My approach to helping others as a coach and therapist has always been assessment-based and goal-oriented. Goals in this sense represent purposive aims that give meaning to our actions and accomplishments. These are considerations that weigh heavily in the hearts and minds of most professionals. When these “stakes” are called out in terms of the people they want to be and what’s required to realize these aims, I’ve usually gotten their attention. And after a good deal of experimentation with new skills at home and at work, their attention is firmly planted in interpersonal space, knowing more than ever that success at home and at work is about relationships.

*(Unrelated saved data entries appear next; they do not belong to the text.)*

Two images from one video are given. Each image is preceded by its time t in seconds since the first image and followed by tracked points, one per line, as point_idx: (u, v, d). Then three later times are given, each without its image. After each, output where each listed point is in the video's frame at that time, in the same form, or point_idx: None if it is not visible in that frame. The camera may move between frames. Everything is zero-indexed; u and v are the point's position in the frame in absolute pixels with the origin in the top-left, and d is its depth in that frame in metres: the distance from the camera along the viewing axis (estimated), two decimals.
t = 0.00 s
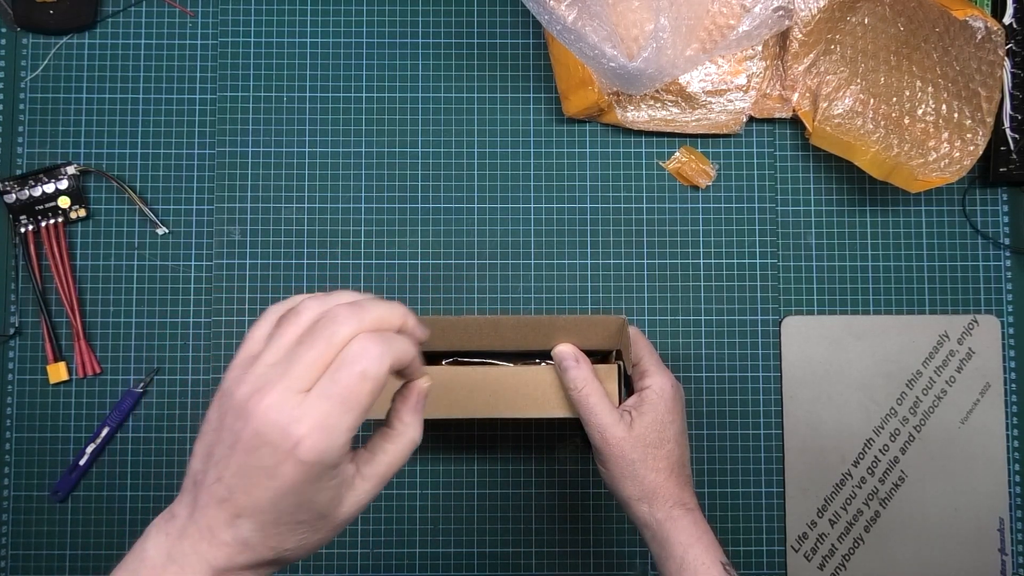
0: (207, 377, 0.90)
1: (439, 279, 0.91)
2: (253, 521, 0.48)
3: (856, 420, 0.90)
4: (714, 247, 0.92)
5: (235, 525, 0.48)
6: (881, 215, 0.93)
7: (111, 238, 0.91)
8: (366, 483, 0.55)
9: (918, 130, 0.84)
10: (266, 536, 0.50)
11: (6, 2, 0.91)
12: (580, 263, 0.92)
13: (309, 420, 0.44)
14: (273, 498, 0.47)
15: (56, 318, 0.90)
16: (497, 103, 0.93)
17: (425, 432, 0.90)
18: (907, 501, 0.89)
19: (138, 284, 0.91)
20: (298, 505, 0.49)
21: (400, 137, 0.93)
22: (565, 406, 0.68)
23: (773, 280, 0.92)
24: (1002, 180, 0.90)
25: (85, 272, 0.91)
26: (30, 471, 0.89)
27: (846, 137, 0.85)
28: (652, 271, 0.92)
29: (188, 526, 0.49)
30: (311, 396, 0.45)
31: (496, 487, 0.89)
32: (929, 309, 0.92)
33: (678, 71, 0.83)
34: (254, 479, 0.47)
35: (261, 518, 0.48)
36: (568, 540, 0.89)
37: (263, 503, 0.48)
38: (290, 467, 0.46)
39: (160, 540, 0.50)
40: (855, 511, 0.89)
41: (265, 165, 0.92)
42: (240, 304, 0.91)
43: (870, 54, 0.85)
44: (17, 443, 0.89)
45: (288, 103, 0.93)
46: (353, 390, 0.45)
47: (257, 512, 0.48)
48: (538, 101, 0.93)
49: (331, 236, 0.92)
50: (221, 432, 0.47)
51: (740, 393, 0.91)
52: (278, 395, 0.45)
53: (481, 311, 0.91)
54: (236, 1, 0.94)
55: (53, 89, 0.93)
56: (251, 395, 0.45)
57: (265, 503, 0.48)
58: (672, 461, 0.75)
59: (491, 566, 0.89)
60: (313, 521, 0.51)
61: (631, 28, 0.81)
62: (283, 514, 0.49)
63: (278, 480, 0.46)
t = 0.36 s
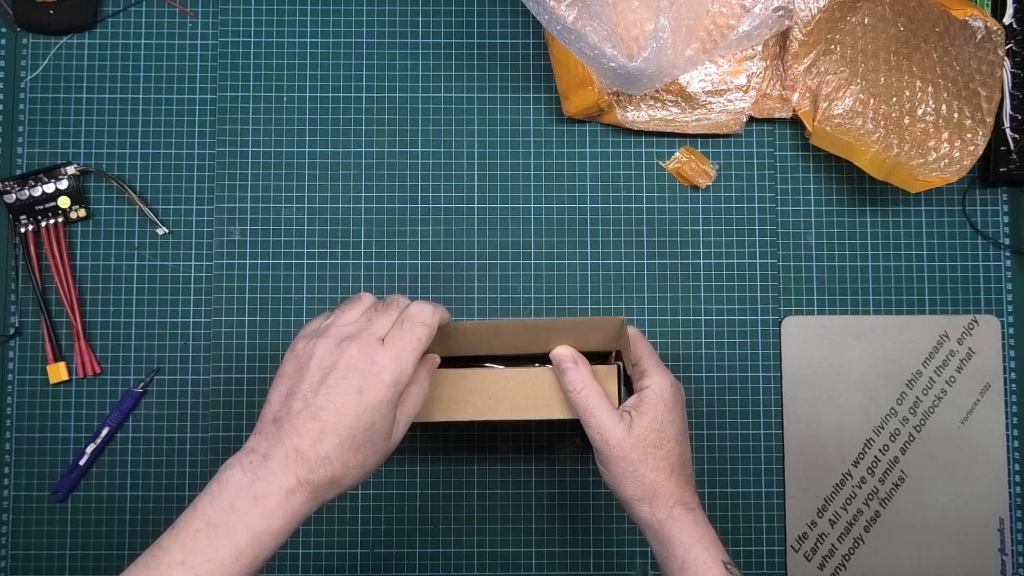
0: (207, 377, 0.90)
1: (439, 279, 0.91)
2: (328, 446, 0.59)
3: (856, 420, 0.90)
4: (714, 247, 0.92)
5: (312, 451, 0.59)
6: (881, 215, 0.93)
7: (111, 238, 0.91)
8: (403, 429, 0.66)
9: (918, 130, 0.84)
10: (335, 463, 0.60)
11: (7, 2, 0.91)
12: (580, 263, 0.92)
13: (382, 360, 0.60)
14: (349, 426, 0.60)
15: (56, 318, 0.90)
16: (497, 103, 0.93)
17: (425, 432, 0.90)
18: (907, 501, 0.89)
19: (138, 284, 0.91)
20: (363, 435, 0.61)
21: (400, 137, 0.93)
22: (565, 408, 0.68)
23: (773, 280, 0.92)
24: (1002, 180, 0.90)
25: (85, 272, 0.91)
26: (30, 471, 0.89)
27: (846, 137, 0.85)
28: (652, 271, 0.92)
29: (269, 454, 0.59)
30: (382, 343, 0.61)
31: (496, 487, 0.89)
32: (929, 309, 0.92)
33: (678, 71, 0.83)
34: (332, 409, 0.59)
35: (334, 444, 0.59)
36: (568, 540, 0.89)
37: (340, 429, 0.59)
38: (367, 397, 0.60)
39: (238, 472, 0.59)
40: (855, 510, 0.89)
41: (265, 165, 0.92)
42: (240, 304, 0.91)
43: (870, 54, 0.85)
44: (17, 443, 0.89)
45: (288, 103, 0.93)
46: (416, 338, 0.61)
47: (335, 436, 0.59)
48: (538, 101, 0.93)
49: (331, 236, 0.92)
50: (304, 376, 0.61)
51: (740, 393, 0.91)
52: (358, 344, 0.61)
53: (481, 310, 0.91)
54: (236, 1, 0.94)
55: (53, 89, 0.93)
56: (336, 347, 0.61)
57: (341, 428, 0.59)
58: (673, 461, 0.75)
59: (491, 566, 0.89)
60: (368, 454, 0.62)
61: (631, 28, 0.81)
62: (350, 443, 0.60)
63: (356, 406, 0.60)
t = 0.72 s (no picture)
0: (207, 377, 0.90)
1: (439, 279, 0.91)
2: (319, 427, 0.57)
3: (856, 420, 0.90)
4: (714, 247, 0.92)
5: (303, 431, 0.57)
6: (881, 215, 0.93)
7: (111, 238, 0.91)
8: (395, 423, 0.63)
9: (917, 130, 0.84)
10: (325, 444, 0.58)
11: (6, 2, 0.91)
12: (580, 263, 0.92)
13: (382, 342, 0.59)
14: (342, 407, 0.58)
15: (56, 318, 0.91)
16: (497, 103, 0.93)
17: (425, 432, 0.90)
18: (907, 501, 0.89)
19: (138, 284, 0.91)
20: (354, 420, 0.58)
21: (400, 137, 0.93)
22: (564, 422, 0.68)
23: (773, 280, 0.92)
24: (1002, 180, 0.90)
25: (85, 271, 0.91)
26: (30, 471, 0.89)
27: (846, 137, 0.85)
28: (652, 270, 0.92)
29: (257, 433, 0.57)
30: (382, 326, 0.60)
31: (496, 487, 0.89)
32: (929, 309, 0.92)
33: (678, 71, 0.83)
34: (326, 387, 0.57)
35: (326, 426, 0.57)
36: (568, 540, 0.89)
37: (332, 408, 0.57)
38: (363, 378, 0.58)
39: (223, 451, 0.56)
40: (855, 510, 0.89)
41: (265, 165, 0.92)
42: (240, 304, 0.91)
43: (870, 54, 0.85)
44: (17, 443, 0.89)
45: (288, 103, 0.93)
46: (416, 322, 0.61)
47: (326, 415, 0.57)
48: (538, 101, 0.93)
49: (331, 236, 0.92)
50: (300, 354, 0.59)
51: (740, 393, 0.91)
52: (358, 325, 0.60)
53: (482, 310, 0.91)
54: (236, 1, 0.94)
55: (53, 89, 0.93)
56: (334, 327, 0.60)
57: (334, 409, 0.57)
58: (673, 482, 0.74)
59: (492, 566, 0.89)
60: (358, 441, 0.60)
61: (631, 28, 0.81)
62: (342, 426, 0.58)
63: (351, 387, 0.58)
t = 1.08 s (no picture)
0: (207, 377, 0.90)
1: (439, 279, 0.91)
2: (269, 404, 0.53)
3: (856, 420, 0.90)
4: (714, 247, 0.92)
5: (254, 410, 0.53)
6: (882, 215, 0.93)
7: (111, 238, 0.91)
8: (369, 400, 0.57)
9: (918, 130, 0.84)
10: (277, 422, 0.53)
11: (6, 2, 0.91)
12: (580, 263, 0.92)
13: (331, 303, 0.55)
14: (290, 378, 0.53)
15: (56, 318, 0.90)
16: (497, 103, 0.93)
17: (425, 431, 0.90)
18: (907, 501, 0.89)
19: (138, 284, 0.91)
20: (308, 392, 0.54)
21: (400, 137, 0.93)
22: (564, 414, 0.68)
23: (773, 280, 0.92)
24: (1002, 180, 0.90)
25: (85, 271, 0.91)
26: (30, 471, 0.89)
27: (846, 137, 0.85)
28: (652, 270, 0.92)
29: (200, 425, 0.52)
30: (331, 285, 0.56)
31: (496, 487, 0.89)
32: (929, 309, 0.92)
33: (678, 71, 0.83)
34: (275, 358, 0.54)
35: (275, 402, 0.53)
36: (568, 540, 0.89)
37: (281, 381, 0.53)
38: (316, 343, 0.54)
39: (161, 443, 0.52)
40: (855, 511, 0.89)
41: (265, 165, 0.92)
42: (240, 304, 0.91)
43: (870, 54, 0.85)
44: (17, 443, 0.89)
45: (288, 103, 0.93)
46: (367, 275, 0.56)
47: (275, 389, 0.53)
48: (538, 101, 0.93)
49: (331, 237, 0.92)
50: (248, 328, 0.55)
51: (740, 393, 0.91)
52: (304, 289, 0.56)
53: (482, 310, 0.91)
54: (236, 1, 0.94)
55: (53, 89, 0.93)
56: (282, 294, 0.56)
57: (282, 382, 0.53)
58: (674, 471, 0.75)
59: (491, 566, 0.89)
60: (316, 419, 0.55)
61: (631, 28, 0.82)
62: (295, 401, 0.54)
63: (301, 355, 0.53)
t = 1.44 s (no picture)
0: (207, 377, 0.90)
1: (439, 279, 0.91)
2: (131, 400, 0.53)
3: (856, 420, 0.90)
4: (714, 247, 0.92)
5: (123, 410, 0.54)
6: (882, 215, 0.93)
7: (111, 238, 0.91)
8: (235, 362, 0.52)
9: (918, 130, 0.84)
10: (144, 412, 0.53)
11: (6, 3, 0.91)
12: (580, 263, 0.92)
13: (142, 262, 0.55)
14: (138, 363, 0.53)
15: (56, 318, 0.91)
16: (497, 103, 0.93)
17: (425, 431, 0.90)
18: (908, 501, 0.89)
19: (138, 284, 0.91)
20: (157, 376, 0.53)
21: (400, 137, 0.93)
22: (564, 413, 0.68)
23: (773, 280, 0.92)
24: (1002, 180, 0.90)
25: (85, 271, 0.91)
26: (30, 471, 0.89)
27: (846, 137, 0.85)
28: (652, 270, 0.92)
29: (95, 438, 0.56)
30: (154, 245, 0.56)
31: (495, 487, 0.89)
32: (929, 309, 0.92)
33: (678, 70, 0.83)
34: (126, 343, 0.54)
35: (136, 394, 0.53)
36: (568, 540, 0.89)
37: (133, 371, 0.53)
38: (160, 307, 0.53)
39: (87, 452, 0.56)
40: (855, 511, 0.89)
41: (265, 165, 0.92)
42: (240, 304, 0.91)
43: (870, 54, 0.85)
44: (17, 443, 0.89)
45: (288, 103, 0.93)
46: (191, 206, 0.55)
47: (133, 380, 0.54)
48: (538, 101, 0.93)
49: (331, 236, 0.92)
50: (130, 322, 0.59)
51: (740, 393, 0.91)
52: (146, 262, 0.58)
53: (482, 310, 0.91)
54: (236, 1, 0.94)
55: (53, 89, 0.93)
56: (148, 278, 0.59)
57: (134, 371, 0.53)
58: (674, 468, 0.75)
59: (491, 566, 0.89)
60: (179, 403, 0.53)
61: (631, 28, 0.82)
62: (149, 387, 0.53)
63: (134, 328, 0.53)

I have found that goals and commitments are most robust when they’re grounded in the personal truth we can only obtain from rigorous assessment. That’s why our assessment must be a joint process. Couples must play an active role in interpreting the data that I help them collect, including the patterns of behavior that I help them surface in our sessions. Couples must personally discover the power of meeting in the middle, in that neutral zone of reflection. It is there that defenses melt away and the consequential costs and benefits of change can be seen. In that way, we soon acquire a call to action—“Let’s meet in the middle”—which can give us reason to halt the cycle of escalating conflict and see things as they really are.

References

1. See for example Kuster, M., Bernecker, K., Bradbury, T. N., Nussbeck, F.W., Martin, M., Sutter-Stikel, D., & Bodenmann, G. (2015). Avoidance orientation and the escalation of negative communications in intimate relationships. Journal of Personality and Social Psychology, 109, 262-275

2. Thanks to Kim Penberthy for permission to use her version of the circumplex model: Penberthy, J. Kim (2016). Effective Treatment for Persistent Depression in Patients with Trauma Histories: Cognitive Behavioral Analysis System of Psychotherapy (CBASP). Paper presented at the meeting of Anxiety and Depression Association of America (ADAA) Conference, Philadelphia, PA.

For further information on the circumplex model, it’s history and use, see Horowitz, L., Wilson, K.R., Turan, B., Zolotsev, P., Constantino, M., & Nenderson, L. (2006). How interpersonal motives clarify the meaning of interpersonal behavior: A revised circumplex model. Personality and Social Psychology Review, 10, 67-86.